I summarise your most important statements and intermediate results on a flipchart (writing pad) during all sessions. You will receive photo protocols of these minutes after each session.
Defining interests and needs and fairness criteria
Before we start to find a solution, I will try to find out together with you what the respective topics are really about for you. Everyone here has the opportunity to become aware of their interests and needs, but also of their fears, which are behind their position, and to make these known to the other party. This enables mutual understanding.
We will also discuss in detail the fairness criteria that you would apply to a solution that is acceptable to you. The solution developed later will be measured against the interim results found in this phase.
Finding a solution
The next phase is the most creative phase of the mediation process. With my help, you will first try to develop a broad spectrum of possible solutions for the individual topics of the conflict, and then further elaborate on the approaches that are useful. In this phase, external consultants or other third parties whose opinion is relevant to you can be consulted in the process. Ideally, you will reach a final agreement on all topics at the end of this phase, which usually extends over several sessions. However, partial or interim solutions are also possible, as are agreements on trial periods, possibly with the understanding that the open points will be revisited in a later mediation session.
Legally valid agreement
At the latest when you have jointly found a (provisional) solution and we have formulated it, you should – each of you separately – consult external legal counsel to review the agreement you have reached from a legal perspective and explain the legal situation to you.
If, after this information, you decide to implement your agreement, possibly only after certain modifications, it will be concluded between you in a legally binding manner. Under certain circumstances, a notarisation or judicial approval may be required for this.
The mediation ends with the conclusion of the legally binding agreement.
Duration of mediation proceedings
The duration of mediation proceedings depends on the one hand on the extent and difficulty of the issues in dispute and on the other hand on the willingness and ability of the parties involved to engage with each other and work together on a solution.
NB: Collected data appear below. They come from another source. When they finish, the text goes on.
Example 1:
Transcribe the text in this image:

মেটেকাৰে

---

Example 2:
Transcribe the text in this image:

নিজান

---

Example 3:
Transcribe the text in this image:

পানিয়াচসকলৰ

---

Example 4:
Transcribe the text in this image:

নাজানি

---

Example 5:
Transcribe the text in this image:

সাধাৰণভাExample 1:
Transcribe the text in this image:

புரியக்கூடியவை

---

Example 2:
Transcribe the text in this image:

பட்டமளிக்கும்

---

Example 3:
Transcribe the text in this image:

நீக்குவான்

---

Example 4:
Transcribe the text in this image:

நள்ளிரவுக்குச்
In principle, proceedings lasting four to eight sessions are to be expected. The usual duration of a session is 90 minutes.
Cost of mediation
The mediation sessions are charged at an hourly rate. The hourly rate depends, among other things, on the number of participants and the scope and difficulty of the matter, as well as on whether a co-mediator is involved. The additional costs for drafting the final memorandum or agreement are also calculated on an hourly basis, if this is requested.
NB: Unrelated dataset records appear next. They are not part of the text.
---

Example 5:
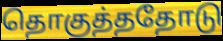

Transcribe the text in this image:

தொகுத்ததோடுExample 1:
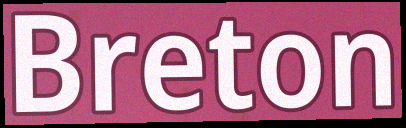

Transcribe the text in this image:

Breton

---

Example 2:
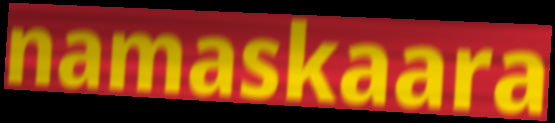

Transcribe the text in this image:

namaskaara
In addition, there may be costs for legal advice from external legal counsel and for the notarisation of the final agreement. Unfortunately, mediation proceedings are not yet generally publicly funded in the form of mediation cost assistance. However, legal expenses insurance now covers parts of the mediation costs. I would be happy to clarify whether this is the case with your legal expenses insurance.
Mediation or legal representation?
You have to decide.
A lawyer who advises and represents a party to a conflict may not, by law, act as a mediator in the same conflict. Conversely, a mediator who is a lawyer by profession may not advise or represent any of the parties to the conflict in a legal capacity after the mediation has ended. In both cases, a conflict of roles would otherwise arise that could damage trust in the mediator’s impartiality.
You can therefore only hire me as a mediator if I have not previously advised or represented you in the matter in dispute and if you do not wish to make use of any legal services from me in the future.